→ **PROBLEM DETAILS**
Please change every "ETEN EN DRINKEN" in the records below to "FOOD AND DRINK" and reproduce all the lines with nothing else altered.

→ **INFORMATION**

>>>>

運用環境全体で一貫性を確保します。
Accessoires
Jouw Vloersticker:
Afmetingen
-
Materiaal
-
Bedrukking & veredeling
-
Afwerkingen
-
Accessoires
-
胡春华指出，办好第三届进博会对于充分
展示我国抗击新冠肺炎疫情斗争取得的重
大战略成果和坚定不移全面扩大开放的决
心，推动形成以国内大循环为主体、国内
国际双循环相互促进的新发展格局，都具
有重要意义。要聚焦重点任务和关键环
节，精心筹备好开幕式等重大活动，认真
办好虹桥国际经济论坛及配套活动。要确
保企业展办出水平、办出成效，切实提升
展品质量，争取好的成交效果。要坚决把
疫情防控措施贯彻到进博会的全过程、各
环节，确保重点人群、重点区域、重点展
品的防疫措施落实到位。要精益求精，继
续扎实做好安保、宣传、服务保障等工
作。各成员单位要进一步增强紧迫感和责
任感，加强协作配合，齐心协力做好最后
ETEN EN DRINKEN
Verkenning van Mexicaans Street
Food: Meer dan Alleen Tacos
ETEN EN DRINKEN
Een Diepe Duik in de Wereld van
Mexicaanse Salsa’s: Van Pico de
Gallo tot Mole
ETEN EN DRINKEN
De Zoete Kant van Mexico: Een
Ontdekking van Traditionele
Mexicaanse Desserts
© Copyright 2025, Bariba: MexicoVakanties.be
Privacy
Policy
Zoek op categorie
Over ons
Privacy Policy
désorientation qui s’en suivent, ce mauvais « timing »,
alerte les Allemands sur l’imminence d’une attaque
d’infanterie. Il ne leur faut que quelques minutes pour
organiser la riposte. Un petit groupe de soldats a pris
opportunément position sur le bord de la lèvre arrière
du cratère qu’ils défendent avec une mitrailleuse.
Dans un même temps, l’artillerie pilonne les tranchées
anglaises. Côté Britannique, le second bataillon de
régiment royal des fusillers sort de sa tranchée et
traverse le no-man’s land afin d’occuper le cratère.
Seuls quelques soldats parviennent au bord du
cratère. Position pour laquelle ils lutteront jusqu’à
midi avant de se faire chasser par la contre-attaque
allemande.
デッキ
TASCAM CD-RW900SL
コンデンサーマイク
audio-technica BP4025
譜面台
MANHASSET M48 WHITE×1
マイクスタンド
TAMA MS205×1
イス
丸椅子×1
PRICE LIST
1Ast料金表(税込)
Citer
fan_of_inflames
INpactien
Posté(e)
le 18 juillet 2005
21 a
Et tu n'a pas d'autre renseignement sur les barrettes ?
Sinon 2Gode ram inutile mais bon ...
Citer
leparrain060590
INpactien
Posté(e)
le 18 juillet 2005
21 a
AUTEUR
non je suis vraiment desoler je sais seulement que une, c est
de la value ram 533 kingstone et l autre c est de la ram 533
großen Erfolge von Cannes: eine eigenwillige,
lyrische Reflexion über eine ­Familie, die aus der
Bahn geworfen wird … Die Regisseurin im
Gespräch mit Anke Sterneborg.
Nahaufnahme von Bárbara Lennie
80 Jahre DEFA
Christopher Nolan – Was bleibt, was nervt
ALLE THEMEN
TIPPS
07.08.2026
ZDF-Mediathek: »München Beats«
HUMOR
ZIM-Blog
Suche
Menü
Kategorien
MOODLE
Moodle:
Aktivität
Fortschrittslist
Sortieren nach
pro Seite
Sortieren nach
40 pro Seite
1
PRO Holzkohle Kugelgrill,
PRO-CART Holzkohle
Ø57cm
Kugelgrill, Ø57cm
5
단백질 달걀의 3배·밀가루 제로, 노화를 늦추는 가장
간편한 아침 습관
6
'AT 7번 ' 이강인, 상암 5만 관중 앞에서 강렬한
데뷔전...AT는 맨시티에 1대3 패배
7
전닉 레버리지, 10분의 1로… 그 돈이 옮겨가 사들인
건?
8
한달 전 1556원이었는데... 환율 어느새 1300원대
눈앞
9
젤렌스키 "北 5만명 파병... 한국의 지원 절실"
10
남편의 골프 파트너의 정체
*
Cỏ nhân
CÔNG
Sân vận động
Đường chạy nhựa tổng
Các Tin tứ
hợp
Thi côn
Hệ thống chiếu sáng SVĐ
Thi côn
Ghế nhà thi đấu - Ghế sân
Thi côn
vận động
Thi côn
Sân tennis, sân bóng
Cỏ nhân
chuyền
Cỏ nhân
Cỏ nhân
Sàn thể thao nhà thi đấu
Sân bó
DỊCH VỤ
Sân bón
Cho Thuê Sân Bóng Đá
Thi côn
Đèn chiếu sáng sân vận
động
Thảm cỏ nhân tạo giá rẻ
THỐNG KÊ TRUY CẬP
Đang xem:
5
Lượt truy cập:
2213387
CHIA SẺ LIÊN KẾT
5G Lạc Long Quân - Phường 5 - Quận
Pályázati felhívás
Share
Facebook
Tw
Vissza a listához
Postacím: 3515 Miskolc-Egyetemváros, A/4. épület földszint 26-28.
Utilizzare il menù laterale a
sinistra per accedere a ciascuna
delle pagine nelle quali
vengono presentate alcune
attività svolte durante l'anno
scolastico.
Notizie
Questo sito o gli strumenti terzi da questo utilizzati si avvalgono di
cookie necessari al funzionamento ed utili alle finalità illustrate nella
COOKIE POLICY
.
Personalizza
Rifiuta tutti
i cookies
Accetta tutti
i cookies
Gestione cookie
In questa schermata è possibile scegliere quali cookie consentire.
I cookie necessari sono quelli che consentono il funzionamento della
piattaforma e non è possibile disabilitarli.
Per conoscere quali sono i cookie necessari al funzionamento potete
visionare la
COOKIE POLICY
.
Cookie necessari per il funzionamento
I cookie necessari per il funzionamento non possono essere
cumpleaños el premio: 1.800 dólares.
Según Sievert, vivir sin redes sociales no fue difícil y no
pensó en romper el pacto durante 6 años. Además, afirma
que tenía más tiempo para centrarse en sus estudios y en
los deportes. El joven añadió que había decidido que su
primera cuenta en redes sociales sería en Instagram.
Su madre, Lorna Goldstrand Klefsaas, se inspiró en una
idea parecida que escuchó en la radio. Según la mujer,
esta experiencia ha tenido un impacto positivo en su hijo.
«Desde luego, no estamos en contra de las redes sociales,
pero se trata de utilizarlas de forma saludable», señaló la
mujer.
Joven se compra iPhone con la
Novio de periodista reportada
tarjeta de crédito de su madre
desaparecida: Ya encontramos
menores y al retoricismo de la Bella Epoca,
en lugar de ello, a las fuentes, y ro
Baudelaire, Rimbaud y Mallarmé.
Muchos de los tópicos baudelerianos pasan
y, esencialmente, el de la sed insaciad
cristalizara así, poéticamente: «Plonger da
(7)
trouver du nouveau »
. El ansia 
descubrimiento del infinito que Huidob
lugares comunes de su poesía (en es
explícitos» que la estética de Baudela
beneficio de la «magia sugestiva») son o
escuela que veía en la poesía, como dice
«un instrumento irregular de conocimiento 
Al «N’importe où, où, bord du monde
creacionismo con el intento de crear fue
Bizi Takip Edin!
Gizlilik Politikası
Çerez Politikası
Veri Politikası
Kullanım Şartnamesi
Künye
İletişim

<<<<

→ **TASK OUTPUT**
運用環境全体で一貫性を確保します。
Accessoires
Jouw Vloersticker:
Afmetingen
-
Materiaal
-
Bedrukking & veredeling
-
Afwerkingen
-
Accessoires
-
胡春华指出，办好第三届进博会对于充分
展示我国抗击新冠肺炎疫情斗争取得的重
大战略成果和坚定不移全面扩大开放的决
心，推动形成以国内大循环为主体、国内
国际双循环相互促进的新发展格局，都具
有重要意义。要聚焦重点任务和关键环
节，精心筹备好开幕式等重大活动，认真
办好虹桥国际经济论坛及配套活动。要确
保企业展办出水平、办出成效，切实提升
展品质量，争取好的成交效果。要坚决把
疫情防控措施贯彻到进博会的全过程、各
环节，确保重点人群、重点区域、重点展
品的防疫措施落实到位。要精益求精，继
续扎实做好安保、宣传、服务保障等工
作。各成员单位要进一步增强紧迫感和责
任感，加强协作配合，齐心协力做好最后
FOOD AND DRINK
Verkenning van Mexicaans Street
Food: Meer dan Alleen Tacos
FOOD AND DRINK
Een Diepe Duik in de Wereld van
Mexicaanse Salsa’s: Van Pico de
Gallo tot Mole
FOOD AND DRINK
De Zoete Kant van Mexico: Een
Ontdekking van Traditionele
Mexicaanse Desserts
© Copyright 2025, Bariba: MexicoVakanties.be
Privacy
Policy
Zoek op categorie
Over ons
Privacy Policy
désorientation qui s’en suivent, ce mauvais « timing »,
alerte les Allemands sur l’imminence d’une attaque
d’infanterie. Il ne leur faut que quelques minutes pour
organiser la riposte. Un petit groupe de soldats a pris
opportunément position sur le bord de la lèvre arrière
du cratère qu’ils défendent avec une mitrailleuse.
Dans un même temps, l’artillerie pilonne les tranchées
anglaises. Côté Britannique, le second bataillon de
régiment royal des fusillers sort de sa tranchée et
traverse le no-man’s land afin d’occuper le cratère.
Seuls quelques soldats parviennent au bord du
cratère. Position pour laquelle ils lutteront jusqu’à
midi avant de se faire chasser par la contre-attaque
allemande.
デッキ
TASCAM CD-RW900SL
コンデンサーマイク
audio-technica BP4025
譜面台
MANHASSET M48 WHITE×1
マイクスタンド
TAMA MS205×1
イス
丸椅子×1
PRICE LIST
1Ast料金表(税込)
Citer
fan_of_inflames
INpactien
Posté(e)
le 18 juillet 2005
21 a
Et tu n'a pas d'autre renseignement sur les barrettes ?
Sinon 2Gode ram inutile mais bon ...
Citer
leparrain060590
INpactien
Posté(e)
le 18 juillet 2005
21 a
AUTEUR
non je suis vraiment desoler je sais seulement que une, c est
de la value ram 533 kingstone et l autre c est de la ram 533
großen Erfolge von Cannes: eine eigenwillige,
lyrische Reflexion über eine ­Familie, die aus der
Bahn geworfen wird … Die Regisseurin im
Gespräch mit Anke Sterneborg.
Nahaufnahme von Bárbara Lennie
80 Jahre DEFA
Christopher Nolan – Was bleibt, was nervt
ALLE THEMEN
TIPPS
07.08.2026
ZDF-Mediathek: »München Beats«
HUMOR
ZIM-Blog
Suche
Menü
Kategorien
MOODLE
Moodle:
Aktivität
Fortschrittslist
Sortieren nach
pro Seite
Sortieren nach
40 pro Seite
1
PRO Holzkohle Kugelgrill,
PRO-CART Holzkohle
Ø57cm
Kugelgrill, Ø57cm
5
단백질 달걀의 3배·밀가루 제로, 노화를 늦추는 가장
간편한 아침 습관
6
'AT 7번 ' 이강인, 상암 5만 관중 앞에서 강렬한
데뷔전...AT는 맨시티에 1대3 패배
7
전닉 레버리지, 10분의 1로… 그 돈이 옮겨가 사들인
건?
8
한달 전 1556원이었는데... 환율 어느새 1300원대
눈앞
9
젤렌스키 "北 5만명 파병... 한국의 지원 절실"
10
남편의 골프 파트너의 정체
*
Cỏ nhân
CÔNG
Sân vận động
Đường chạy nhựa tổng
Các Tin tứ
hợp
Thi côn
Hệ thống chiếu sáng SVĐ
Thi côn
Ghế nhà thi đấu - Ghế sân
Thi côn
vận động
Thi côn
Sân tennis, sân bóng
Cỏ nhân
chuyền
Cỏ nhân
Cỏ nhân
Sàn thể thao nhà thi đấu
Sân bó
DỊCH VỤ
Sân bón
Cho Thuê Sân Bóng Đá
Thi côn
Đèn chiếu sáng sân vận
động
Thảm cỏ nhân tạo giá rẻ
THỐNG KÊ TRUY CẬP
Đang xem:
5
Lượt truy cập:
2213387
CHIA SẺ LIÊN KẾT
5G Lạc Long Quân - Phường 5 - Quận
Pályázati felhívás
Share
Facebook
Tw
Vissza a listához
Postacím: 3515 Miskolc-Egyetemváros, A/4. épület földszint 26-28.
Utilizzare il menù laterale a
sinistra per accedere a ciascuna
delle pagine nelle quali
vengono presentate alcune
attività svolte durante l'anno
scolastico.
Notizie
Questo sito o gli strumenti terzi da questo utilizzati si avvalgono di
cookie necessari al funzionamento ed utili alle finalità illustrate nella
COOKIE POLICY
.
Personalizza
Rifiuta tutti
i cookies
Accetta tutti
i cookies
Gestione cookie
In questa schermata è possibile scegliere quali cookie consentire.
I cookie necessari sono quelli che consentono il funzionamento della
piattaforma e non è possibile disabilitarli.
Per conoscere quali sono i cookie necessari al funzionamento potete
visionare la
COOKIE POLICY
.
Cookie necessari per il funzionamento
I cookie necessari per il funzionamento non possono essere
cumpleaños el premio: 1.800 dólares.
Según Sievert, vivir sin redes sociales no fue difícil y no
pensó en romper el pacto durante 6 años. Además, afirma
que tenía más tiempo para centrarse en sus estudios y en
los deportes. El joven añadió que había decidido que su
primera cuenta en redes sociales sería en Instagram.
Su madre, Lorna Goldstrand Klefsaas, se inspiró en una
idea parecida que escuchó en la radio. Según la mujer,
esta experiencia ha tenido un impacto positivo en su hijo.
«Desde luego, no estamos en contra de las redes sociales,
pero se trata de utilizarlas de forma saludable», señaló la
mujer.
Joven se compra iPhone con la
Novio de periodista reportada
tarjeta de crédito de su madre
desaparecida: Ya encontramos
menores y al retoricismo de la Bella Epoca,
en lugar de ello, a las fuentes, y ro
Baudelaire, Rimbaud y Mallarmé.
Muchos de los tópicos baudelerianos pasan
y, esencialmente, el de la sed insaciad
cristalizara así, poéticamente: «Plonger da
(7)
trouver du nouveau »
. El ansia 
descubrimiento del infinito que Huidob
lugares comunes de su poesía (en es
explícitos» que la estética de Baudela
beneficio de la «magia sugestiva») son o
escuela que veía en la poesía, como dice
«un instrumento irregular de conocimiento 
Al «N’importe où, où, bord du monde
creacionismo con el intento de crear fue
Bizi Takip Edin!
Gizlilik Politikası
Çerez Politikası
Veri Politikası
Kullanım Şartnamesi
Künye
İletişim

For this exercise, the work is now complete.